- _What you will do_: Please keep to the lines below from the one with "(R) = \log 2" through the one with "# DSC210_Final_Project_Group15", and restate them word for word, ends included.

★ ★ ★ ★ ★

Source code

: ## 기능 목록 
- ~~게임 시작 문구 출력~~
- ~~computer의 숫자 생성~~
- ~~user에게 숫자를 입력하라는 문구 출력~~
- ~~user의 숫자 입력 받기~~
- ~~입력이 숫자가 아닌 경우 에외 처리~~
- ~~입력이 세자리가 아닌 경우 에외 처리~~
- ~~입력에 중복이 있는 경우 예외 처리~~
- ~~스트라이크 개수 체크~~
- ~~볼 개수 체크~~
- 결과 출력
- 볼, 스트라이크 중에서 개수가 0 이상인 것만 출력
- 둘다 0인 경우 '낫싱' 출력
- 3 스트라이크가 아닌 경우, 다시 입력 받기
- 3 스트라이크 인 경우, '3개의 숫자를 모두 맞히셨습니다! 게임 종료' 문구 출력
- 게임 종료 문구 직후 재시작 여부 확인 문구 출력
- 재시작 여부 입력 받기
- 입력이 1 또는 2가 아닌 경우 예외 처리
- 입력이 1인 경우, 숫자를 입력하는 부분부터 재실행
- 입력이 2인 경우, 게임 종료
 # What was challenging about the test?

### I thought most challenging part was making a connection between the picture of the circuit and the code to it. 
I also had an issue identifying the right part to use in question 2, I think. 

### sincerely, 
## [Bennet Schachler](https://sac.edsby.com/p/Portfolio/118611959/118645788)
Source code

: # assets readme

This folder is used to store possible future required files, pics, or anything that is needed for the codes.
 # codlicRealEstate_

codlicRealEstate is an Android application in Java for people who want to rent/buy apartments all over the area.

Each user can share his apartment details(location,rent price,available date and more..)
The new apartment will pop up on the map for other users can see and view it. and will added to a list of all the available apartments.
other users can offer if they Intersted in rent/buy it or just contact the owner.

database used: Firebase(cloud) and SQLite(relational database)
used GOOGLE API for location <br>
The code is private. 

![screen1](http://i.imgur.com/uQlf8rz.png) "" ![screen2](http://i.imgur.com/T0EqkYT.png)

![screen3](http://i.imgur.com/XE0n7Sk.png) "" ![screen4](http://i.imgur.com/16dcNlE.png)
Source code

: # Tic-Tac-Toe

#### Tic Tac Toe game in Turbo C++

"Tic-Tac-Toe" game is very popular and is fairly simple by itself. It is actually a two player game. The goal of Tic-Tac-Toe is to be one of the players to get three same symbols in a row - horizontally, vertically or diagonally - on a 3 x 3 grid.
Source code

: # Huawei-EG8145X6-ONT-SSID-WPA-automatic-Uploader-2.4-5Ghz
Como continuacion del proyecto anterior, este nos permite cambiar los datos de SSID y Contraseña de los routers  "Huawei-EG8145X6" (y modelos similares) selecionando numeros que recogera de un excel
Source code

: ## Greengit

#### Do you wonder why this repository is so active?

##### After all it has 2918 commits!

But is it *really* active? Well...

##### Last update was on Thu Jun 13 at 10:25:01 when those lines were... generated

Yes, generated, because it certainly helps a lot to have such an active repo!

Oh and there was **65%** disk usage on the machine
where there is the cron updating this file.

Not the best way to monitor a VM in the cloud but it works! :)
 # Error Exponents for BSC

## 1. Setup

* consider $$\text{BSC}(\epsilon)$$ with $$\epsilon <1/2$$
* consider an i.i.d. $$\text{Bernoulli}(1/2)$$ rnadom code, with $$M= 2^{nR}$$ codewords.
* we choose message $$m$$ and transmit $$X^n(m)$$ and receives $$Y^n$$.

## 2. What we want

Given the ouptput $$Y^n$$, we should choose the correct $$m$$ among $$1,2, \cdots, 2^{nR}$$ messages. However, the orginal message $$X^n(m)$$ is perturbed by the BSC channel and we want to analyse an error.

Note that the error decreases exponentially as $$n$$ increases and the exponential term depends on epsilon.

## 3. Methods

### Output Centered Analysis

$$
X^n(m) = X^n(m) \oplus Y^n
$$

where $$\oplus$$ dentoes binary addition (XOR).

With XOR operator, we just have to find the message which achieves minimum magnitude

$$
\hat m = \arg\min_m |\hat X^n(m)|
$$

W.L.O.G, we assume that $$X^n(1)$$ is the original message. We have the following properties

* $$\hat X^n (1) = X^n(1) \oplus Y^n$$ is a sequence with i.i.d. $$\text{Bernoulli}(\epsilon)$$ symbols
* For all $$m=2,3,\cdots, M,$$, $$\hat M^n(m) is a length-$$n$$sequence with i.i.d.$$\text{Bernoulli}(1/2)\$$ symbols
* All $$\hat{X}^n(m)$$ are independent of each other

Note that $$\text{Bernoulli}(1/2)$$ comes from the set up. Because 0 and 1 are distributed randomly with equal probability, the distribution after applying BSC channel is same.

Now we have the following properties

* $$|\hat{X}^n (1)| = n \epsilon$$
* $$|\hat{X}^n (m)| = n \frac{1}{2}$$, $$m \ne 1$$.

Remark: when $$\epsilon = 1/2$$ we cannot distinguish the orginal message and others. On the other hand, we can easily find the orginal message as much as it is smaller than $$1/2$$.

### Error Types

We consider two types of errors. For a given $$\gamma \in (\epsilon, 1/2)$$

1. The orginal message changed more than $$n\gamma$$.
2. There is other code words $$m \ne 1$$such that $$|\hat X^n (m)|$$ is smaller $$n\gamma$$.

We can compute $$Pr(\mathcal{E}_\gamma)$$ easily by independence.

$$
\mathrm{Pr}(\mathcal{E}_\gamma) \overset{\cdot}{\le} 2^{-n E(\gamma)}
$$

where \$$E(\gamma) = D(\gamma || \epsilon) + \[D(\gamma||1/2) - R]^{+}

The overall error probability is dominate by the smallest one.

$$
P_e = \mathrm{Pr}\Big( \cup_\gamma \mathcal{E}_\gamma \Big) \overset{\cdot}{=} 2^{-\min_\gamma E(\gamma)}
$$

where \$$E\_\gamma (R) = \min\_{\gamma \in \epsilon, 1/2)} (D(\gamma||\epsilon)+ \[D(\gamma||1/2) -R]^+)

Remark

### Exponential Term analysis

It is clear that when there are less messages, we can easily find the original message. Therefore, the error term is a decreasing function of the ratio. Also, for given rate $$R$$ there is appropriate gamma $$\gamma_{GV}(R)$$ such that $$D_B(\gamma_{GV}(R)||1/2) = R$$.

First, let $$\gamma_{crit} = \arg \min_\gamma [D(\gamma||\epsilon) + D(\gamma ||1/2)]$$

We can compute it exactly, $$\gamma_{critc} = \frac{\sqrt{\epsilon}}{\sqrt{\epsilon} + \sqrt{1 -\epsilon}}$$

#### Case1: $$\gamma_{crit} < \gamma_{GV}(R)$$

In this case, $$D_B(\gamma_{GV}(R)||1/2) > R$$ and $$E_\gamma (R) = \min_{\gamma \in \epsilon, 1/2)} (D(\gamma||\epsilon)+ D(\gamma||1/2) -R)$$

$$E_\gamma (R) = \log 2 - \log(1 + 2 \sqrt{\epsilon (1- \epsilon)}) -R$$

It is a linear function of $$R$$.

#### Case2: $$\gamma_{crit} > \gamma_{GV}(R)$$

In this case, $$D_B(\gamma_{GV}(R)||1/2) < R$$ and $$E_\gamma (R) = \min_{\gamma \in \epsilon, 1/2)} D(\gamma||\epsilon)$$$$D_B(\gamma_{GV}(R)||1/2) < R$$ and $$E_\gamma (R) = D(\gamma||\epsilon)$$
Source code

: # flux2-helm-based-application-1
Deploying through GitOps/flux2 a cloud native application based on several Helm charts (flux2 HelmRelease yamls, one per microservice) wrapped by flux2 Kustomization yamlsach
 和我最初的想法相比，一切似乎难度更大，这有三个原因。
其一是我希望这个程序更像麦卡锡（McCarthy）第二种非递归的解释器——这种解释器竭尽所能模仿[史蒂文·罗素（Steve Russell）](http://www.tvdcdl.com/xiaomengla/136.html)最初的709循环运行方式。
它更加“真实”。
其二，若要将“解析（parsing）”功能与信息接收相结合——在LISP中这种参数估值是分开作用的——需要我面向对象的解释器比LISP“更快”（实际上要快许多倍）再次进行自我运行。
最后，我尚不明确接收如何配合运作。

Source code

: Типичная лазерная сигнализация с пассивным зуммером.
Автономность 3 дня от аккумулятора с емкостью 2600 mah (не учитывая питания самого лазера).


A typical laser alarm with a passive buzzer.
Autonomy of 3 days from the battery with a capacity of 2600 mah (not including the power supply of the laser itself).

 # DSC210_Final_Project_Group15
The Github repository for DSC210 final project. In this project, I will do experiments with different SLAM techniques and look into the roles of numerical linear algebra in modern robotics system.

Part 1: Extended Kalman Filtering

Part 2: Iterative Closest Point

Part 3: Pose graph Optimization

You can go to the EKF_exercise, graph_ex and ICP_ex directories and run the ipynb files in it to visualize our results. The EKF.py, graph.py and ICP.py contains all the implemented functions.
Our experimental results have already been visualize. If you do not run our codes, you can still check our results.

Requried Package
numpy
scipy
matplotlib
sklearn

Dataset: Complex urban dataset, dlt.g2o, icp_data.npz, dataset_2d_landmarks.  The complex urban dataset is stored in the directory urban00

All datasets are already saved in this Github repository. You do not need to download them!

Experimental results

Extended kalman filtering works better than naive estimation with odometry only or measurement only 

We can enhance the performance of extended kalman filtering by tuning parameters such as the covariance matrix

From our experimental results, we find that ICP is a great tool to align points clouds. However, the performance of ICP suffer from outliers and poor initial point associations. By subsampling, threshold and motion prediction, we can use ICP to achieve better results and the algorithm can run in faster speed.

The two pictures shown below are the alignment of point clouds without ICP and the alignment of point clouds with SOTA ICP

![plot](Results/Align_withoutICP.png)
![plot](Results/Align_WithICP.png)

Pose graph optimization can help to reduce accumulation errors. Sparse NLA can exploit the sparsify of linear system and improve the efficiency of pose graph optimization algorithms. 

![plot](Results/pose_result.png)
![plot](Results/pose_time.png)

★ ★ ★ ★ ★

- _Solution to the problem_:
$$E_\gamma (R) = \log 2 - \log(1 + 2 \sqrt{\epsilon (1- \epsilon)}) -R$$

It is a linear function of $$R$$.

#### Case2: $$\gamma_{crit} > \gamma_{GV}(R)$$

In this case, $$D_B(\gamma_{GV}(R)||1/2) < R$$ and $$E_\gamma (R) = \min_{\gamma \in \epsilon, 1/2)} D(\gamma||\epsilon)$$$$D_B(\gamma_{GV}(R)||1/2) < R$$ and $$E_\gamma (R) = D(\gamma||\epsilon)$$
Source code

: # flux2-helm-based-application-1
Deploying through GitOps/flux2 a cloud native application based on several Helm charts (flux2 HelmRelease yamls, one per microservice) wrapped by flux2 Kustomization yamlsach
 和我最初的想法相比，一切似乎难度更大，这有三个原因。
其一是我希望这个程序更像麦卡锡（McCarthy）第二种非递归的解释器——这种解释器竭尽所能模仿[史蒂文·罗素（Steve Russell）](http://www.tvdcdl.com/xiaomengla/136.html)最初的709循环运行方式。
它更加“真实”。
其二，若要将“解析（parsing）”功能与信息接收相结合——在LISP中这种参数估值是分开作用的——需要我面向对象的解释器比LISP“更快”（实际上要快许多倍）再次进行自我运行。
最后，我尚不明确接收如何配合运作。

Source code

: Типичная лазерная сигнализация с пассивным зуммером.
Автономность 3 дня от аккумулятора с емкостью 2600 mah (не учитывая питания самого лазера).


A typical laser alarm with a passive buzzer.
Autonomy of 3 days from the battery with a capacity of 2600 mah (not including the power supply of the laser itself).

 # DSC210_Final_Project_Group15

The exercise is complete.